Arbeitsanweisung: Kannst du den Abschnitt des Textes zum Atomausstieg wortgetreu abtippen, der mit „Atomruine: Der stillgelegte“ beginnt und mit „Armin Käfer (kä)“ endet?

Vorliegender Text:

────────────────

Ein Jahr ohne Atomstrom Riskante Wette auf die Zukunft

Atomruine: Der stillgelegte Meiler in Neckarwestheim. Foto: Simon Granville/Simon Granville

Der Atomausstieg vor einem Jahr wirft mehr Fragen auf, als dass er beantwortet. Es gibt berechtigte Zweifel an der Versorgungssicherheit – fatal für einen Industriestandort, meint StZ-Autor Armin Käfer.

Titelteam Stuttgarter Zeitung: Armin Käfer (kä)

Eine der langlebigsten deutschen Protestparolen ist seit einem Jahr Realität: Atomkraft? Nein danke – so lautet seit dem 15. April 2023 eine Grundregel der von der Ampelkoalition bestimmten Energiepolitik. Der Verzicht auf Nuklearstrom war eine epochale Entscheidung. Im Unterschied zu früheren Zeiten, als Anti-Atom-Demos die politische Kultur der Bundesrepublik mitgeprägt haben, glaubt inzwischen aber eine Mehrheit, dass der Ausstieg aus der Kernenergie ein Fehler war. Zeit für eine nochmalige Zeitenwende?

────────────────

Bereitgestellte Daten:
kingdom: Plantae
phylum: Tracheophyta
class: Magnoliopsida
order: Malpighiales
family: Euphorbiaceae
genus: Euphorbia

────────────────

Erledigte Aufgabe:
Atomruine: Der stillgelegte Meiler in Neckarwestheim. Foto: Simon Granville/Simon Granville

Der Atomausstieg vor einem Jahr wirft mehr Fragen auf, als dass er beantwortet. Es gibt berechtigte Zweifel an der Versorgungssicherheit – fatal für einen Industriestandort, meint StZ-Autor Armin Käfer.

Titelteam Stuttgarter Zeitung: Armin Käfer (kä)